# [Data]
- - - -

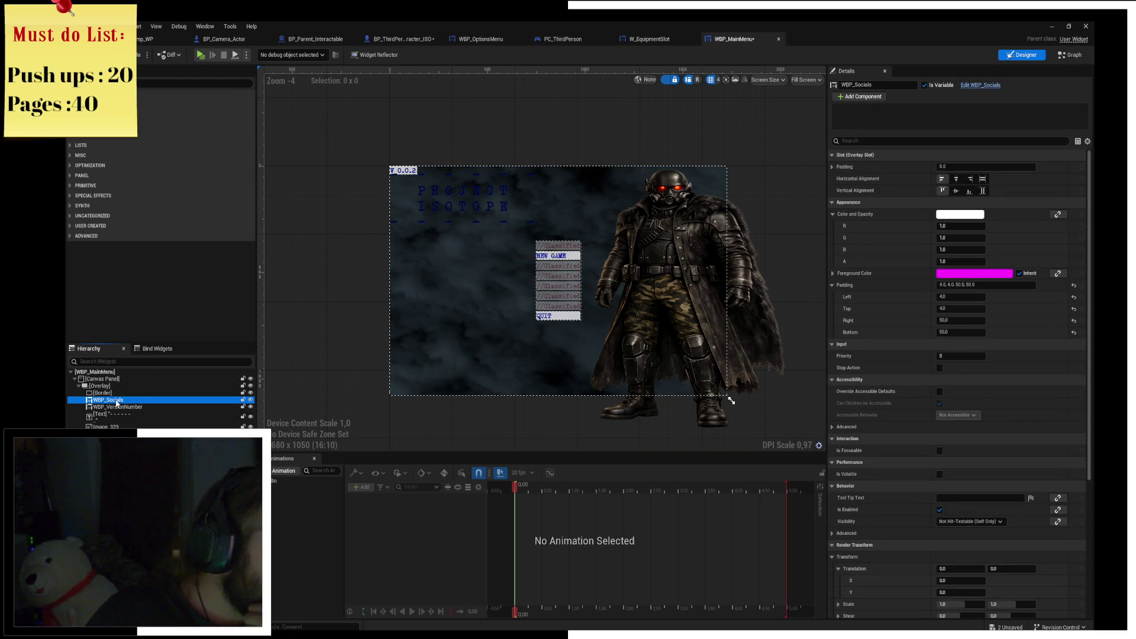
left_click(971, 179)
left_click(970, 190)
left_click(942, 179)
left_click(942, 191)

- - - -

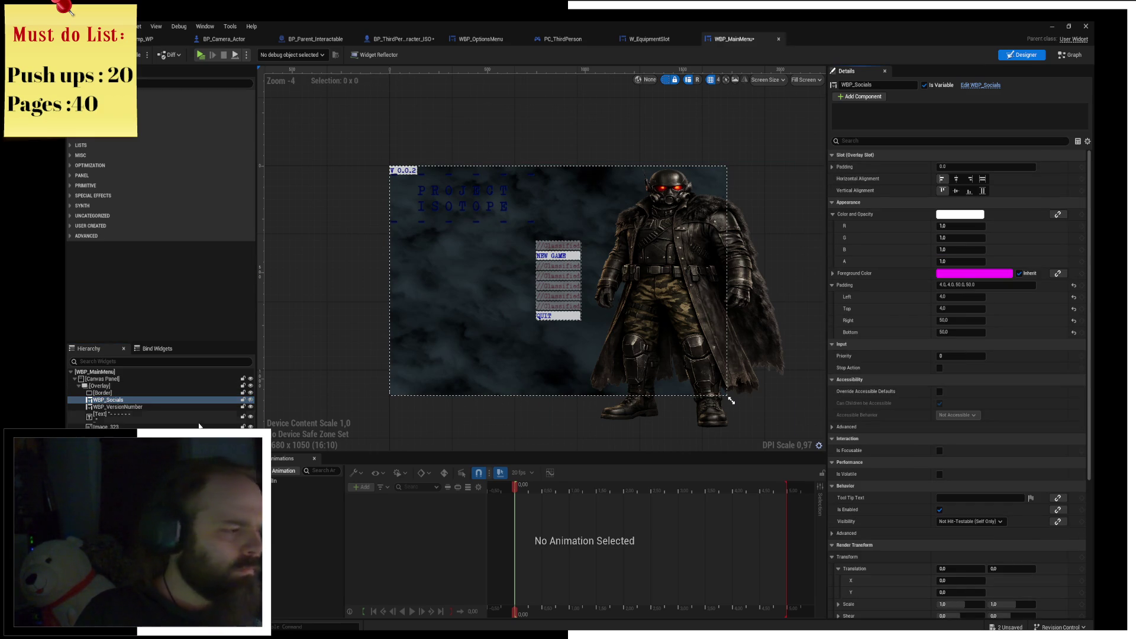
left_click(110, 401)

- - - -

# [What you will do]
Take the line above containing "left_click(971, 179)", the line containing "left_click(942, 191)", and all lines in between, and copy them exactly without anything else.

# [Exercise result]
left_click(971, 179)
left_click(970, 190)
left_click(942, 179)
left_click(942, 191)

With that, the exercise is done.